Instruction 1: In the text on Maltese traditions, how many syllables does each verse of a typical Maltese quatrain mostly have?
Instruction 2: Pick up the text on Maltese traditions after its last sentence and keep writing it.

---- Supplied passage

Maltese Lace is a traditional craft hand made by women. Visitors can watch women sitting at their doorsteps nimbly plying the flying bobbins to turn out a pattern.



Maltese singing accompanied by guitarists has been with the Maltese nation for centuries and has always been regarded as the music of the working class. A typical Maltese quatrain is a four-line poem or stanza with each verse consisting mostly of eight syllables. The verses are half-oriented airs, something between a Sicilian ballad and the rhythmic wail of an Arabic tune. The three main types are known as spirtu pront , which is an extemporized form, long elaborate narratives known as fatt and songs in high register known as ghanja fil-gholi.



Every village in Malta celebrates the local patron saint with a major festa that lasts for a week. The churches are beautifully decorated and lit up, whilst many of the village houses and roads are festooned with garlands, banners and flags. Brass bands march and play in competition all week long, while kiosks sell ice-cream, hot dogs, burgers, kebabs, chips and peanut or almond nougat.

--------
---- Provided data

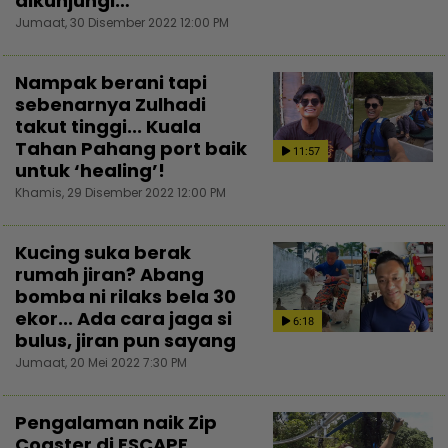
dikunjungi…
Jumaat, 30 Disember 2022 12:00 PM
Nampak berani tapi
sebenarnya Zulhadi
takut tinggi... Kuala
Tahan Pahang port baik
11:57
untuk ‘healing’!
Khamis, 29 Disember 2022 12:00 PM
Kucing suka berak
rumah jiran? Abang
bomba ni rilaks bela 30
ekor... Ada cara jaga si
6:18
bulus, jiran pun sayang
Jumaat, 20 Mei 2022 7:30 PM
Pengalaman naik Zip
Coaster di ESCAPE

--------

Answer box 1: Eight.

Answer box 2:
On Saturday nights most of the villages display a spectacular show of fireworks produced by local supporters. There is a rivalry amongst Maltese villages to have the most spectacular feast, so each town strives to have the most extravagant fireworks and the most accomplished musicians. Festival organizers collect significant funds so they can add to their accumulation of statues, flags and banners.


The festa week also features many religious services with the main procession of the patron saint being held on Sunday evenings. This lively procession has rich music, incense, confetti thrown by bystanders and flowers. On returning to the church the statue is welcomed with clapping, crying and singing. Inside the church the adoration of the Blessed Sacrament follows which ends the week of festivity.



Maltese pottery is one of the most ancient forms of Maltese crafts. Many remains unearthed from the Megalithic period are works of art in their own right, the most precious of all being ‘The Sleeping Lady’ found at the Hypogeum.